TRADING standards officers plan to swoop on Essex schools to carry out strict laboratory tests on the meals served up to pupils, it has emerged.The idea, currently in the planning stage, would see spot-checks on school dinners being carried out to ensure meal providers are feeding pupils nutritious dinners.

TRADING standards officers plan to swoop on Essex schools to carry out strict laboratory tests on the meals served up to pupils, it has emerged.

The idea, currently in the planning stage, would see spot-checks on school dinners being carried out to ensure meal providers are feeding pupils nutritious dinners.

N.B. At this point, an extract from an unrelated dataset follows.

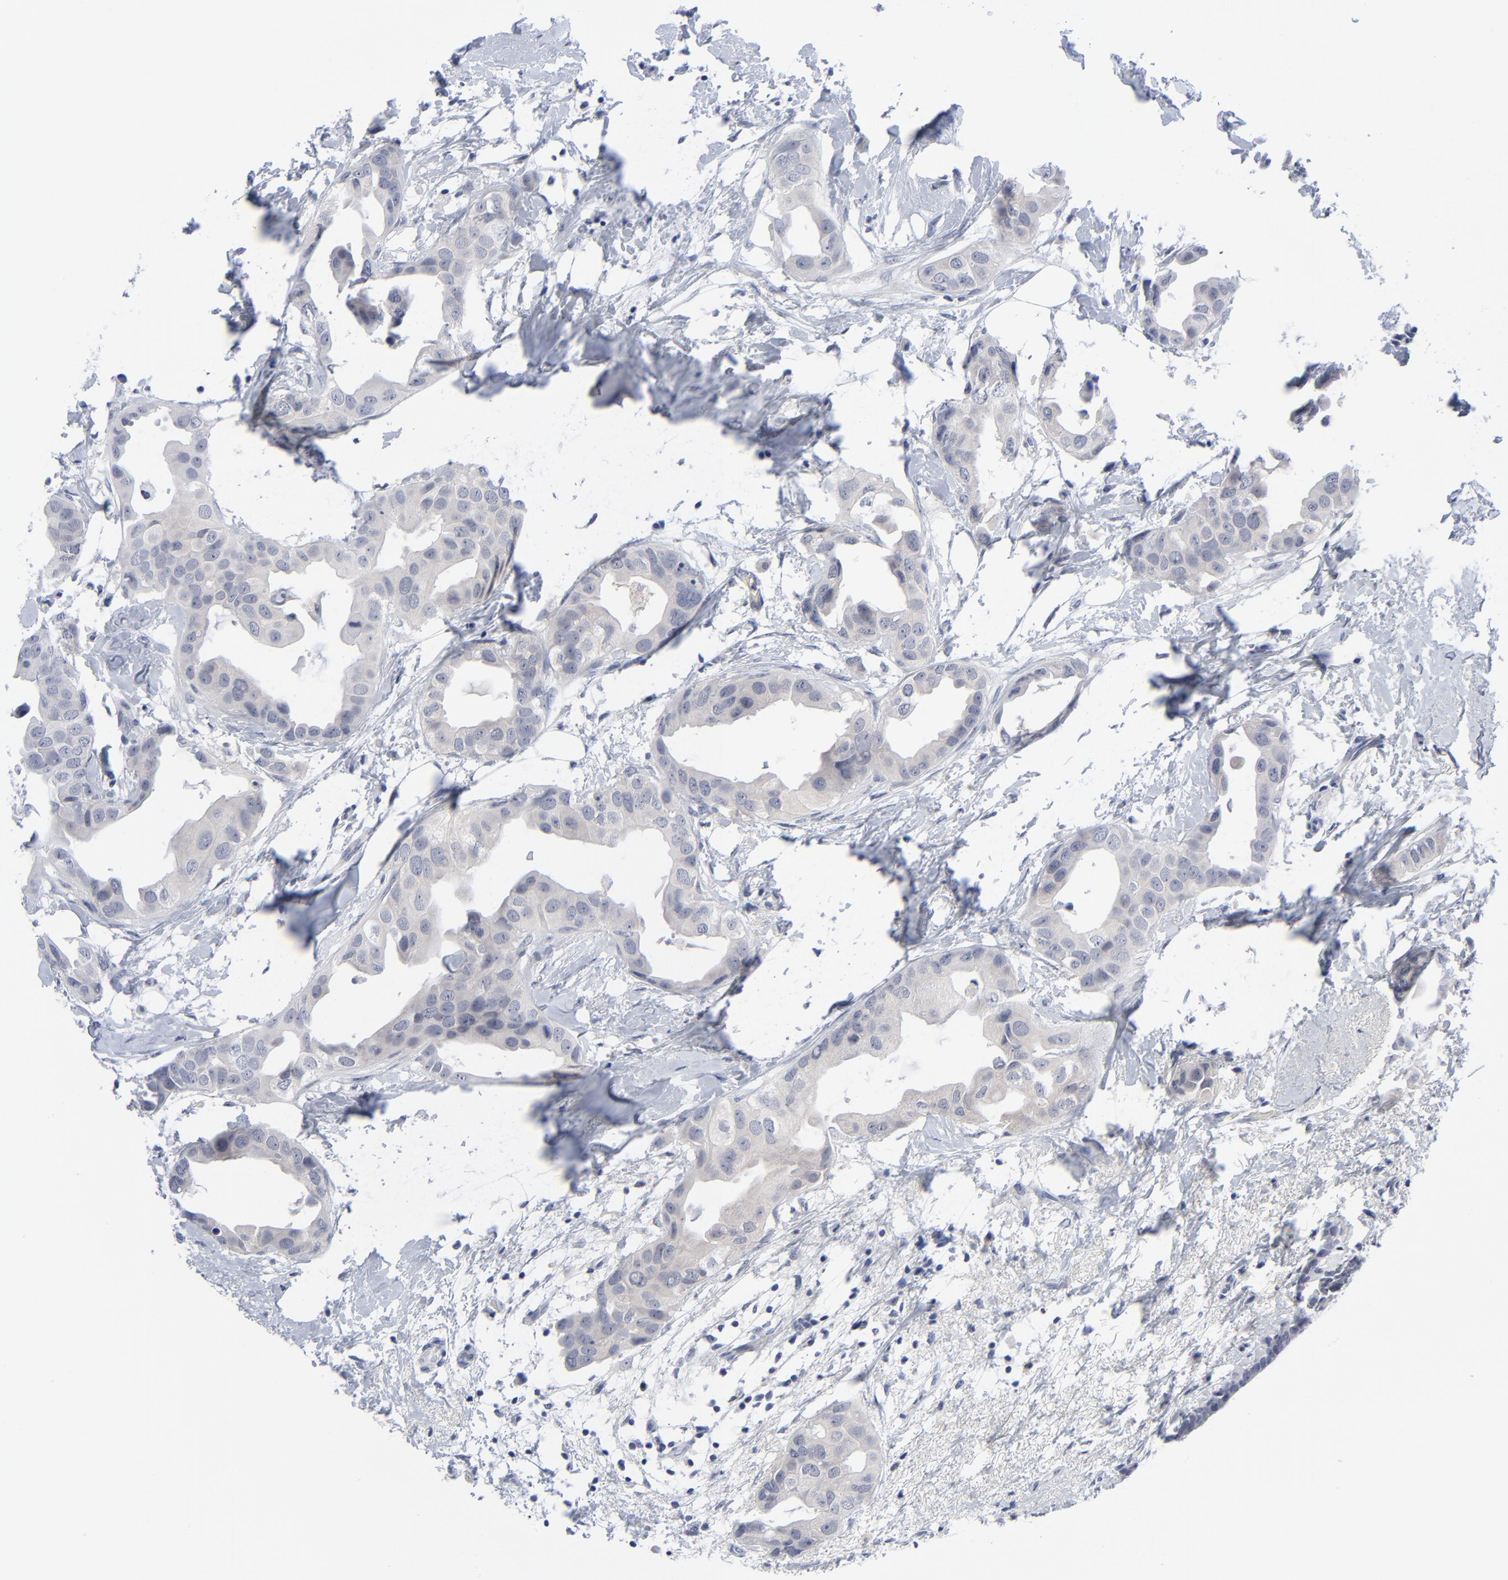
{"staining": {"intensity": "negative", "quantity": "none", "location": "none"}, "tissue": "breast cancer", "cell_type": "Tumor cells", "image_type": "cancer", "snomed": [{"axis": "morphology", "description": "Duct carcinoma"}, {"axis": "topography", "description": "Breast"}], "caption": "Tumor cells show no significant protein positivity in intraductal carcinoma (breast).", "gene": "CLEC4G", "patient": {"sex": "female", "age": 40}}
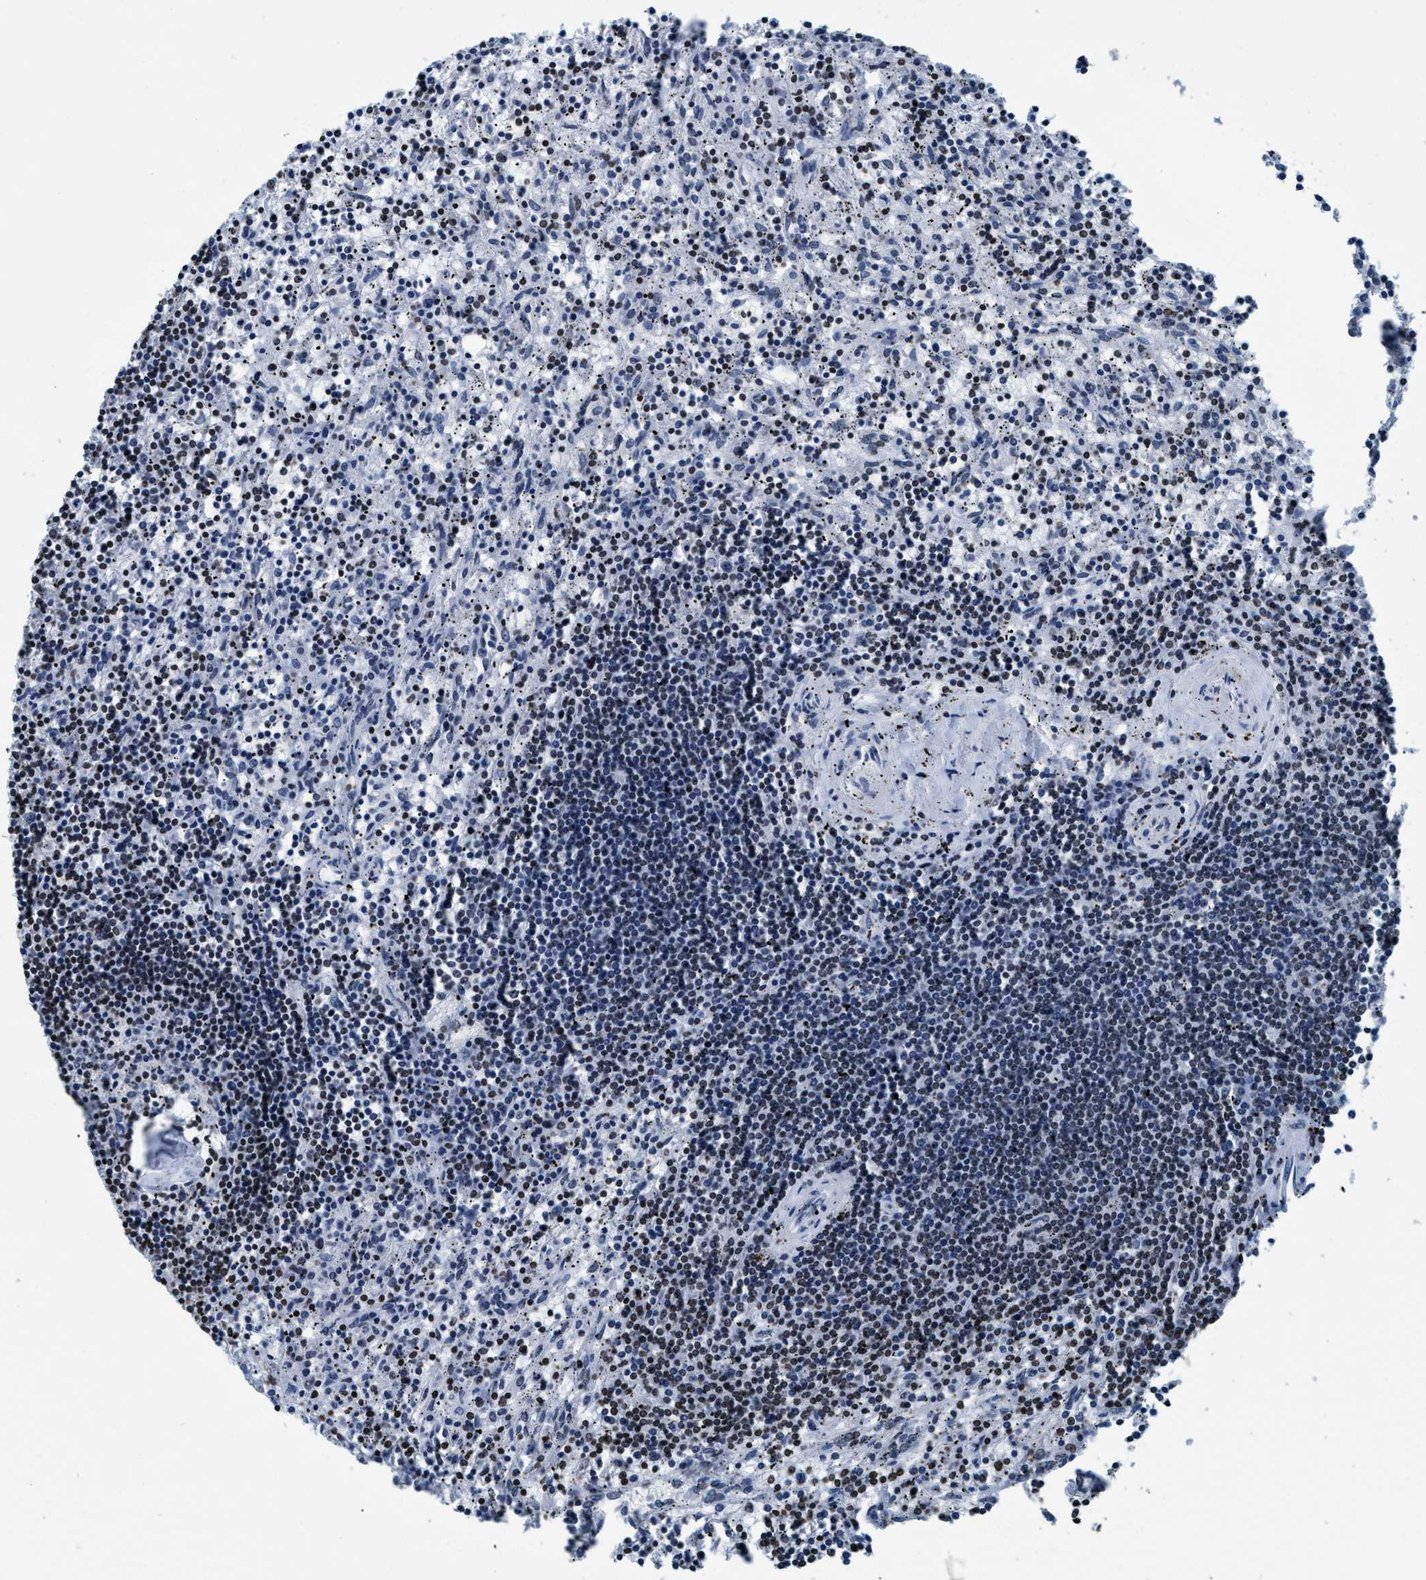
{"staining": {"intensity": "weak", "quantity": "<25%", "location": "nuclear"}, "tissue": "lymphoma", "cell_type": "Tumor cells", "image_type": "cancer", "snomed": [{"axis": "morphology", "description": "Malignant lymphoma, non-Hodgkin's type, Low grade"}, {"axis": "topography", "description": "Spleen"}], "caption": "Lymphoma was stained to show a protein in brown. There is no significant staining in tumor cells. The staining was performed using DAB to visualize the protein expression in brown, while the nuclei were stained in blue with hematoxylin (Magnification: 20x).", "gene": "CCNE2", "patient": {"sex": "male", "age": 76}}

Officers at Essex County Council's Trading Standards department are looking at teaming up with food health experts at the county's district and borough councils to send officers into schools to see if the dinners being dished out are up to standard.

The suggestion comes about a year-and-a-half after the county council ended the centrally-held contract for school meal provision, which it ran for hundreds of primary schools up and down the county.

Since the contract ended, schools have had to make their own arrangements for providing their pupils with meals.

A spokeswoman for the county council confirmed the idea was being looked into and that talks were planned with both district authorities and the schools themselves.

She said: "It is all still at the planning stage and we are speaking with colleagues at district and borough councils because it will be their staff that will actually go in and oversee the testing.

"As it currently stands, Essex County Council would manage the scheme but other authorities would be doing the samples."

Some headteachers have raised doubts about the idea.

Alan Garnett, headteacher at North Primary School in Colchester, said: "I feel funds would be better spent on improving school meals rather than monitoring them."

Laurence Garside, headteacher at Kings Ford Junior in Shrub End, Colchester, said he welcomed the idea of creating set standards for school meals in Essex but he questioned what would happen if school meals were found to be not of the desired quality.

Mr Garside said: "If Essex County Council is concerned about the quality of meals, it should put in extra money to help schools."

Essex County Council's latest plans were first touted by trading standards staff before celebrity chef Jamie Oliver launched his nationwide Feed Me Better school dinners' campaign.

Alex Newson, who oversees a similar trading standards scheme in Bedfordshire and who is a spokesman for the Institute of Food Science and Technology, said he supported moves to check on the quality of meals provided by schools.

He said fairly simple tests could be carried out to test the basic make-up of meals, such as protein, carbohydrates and fat content, as well as testing for vitamins and mineral contents.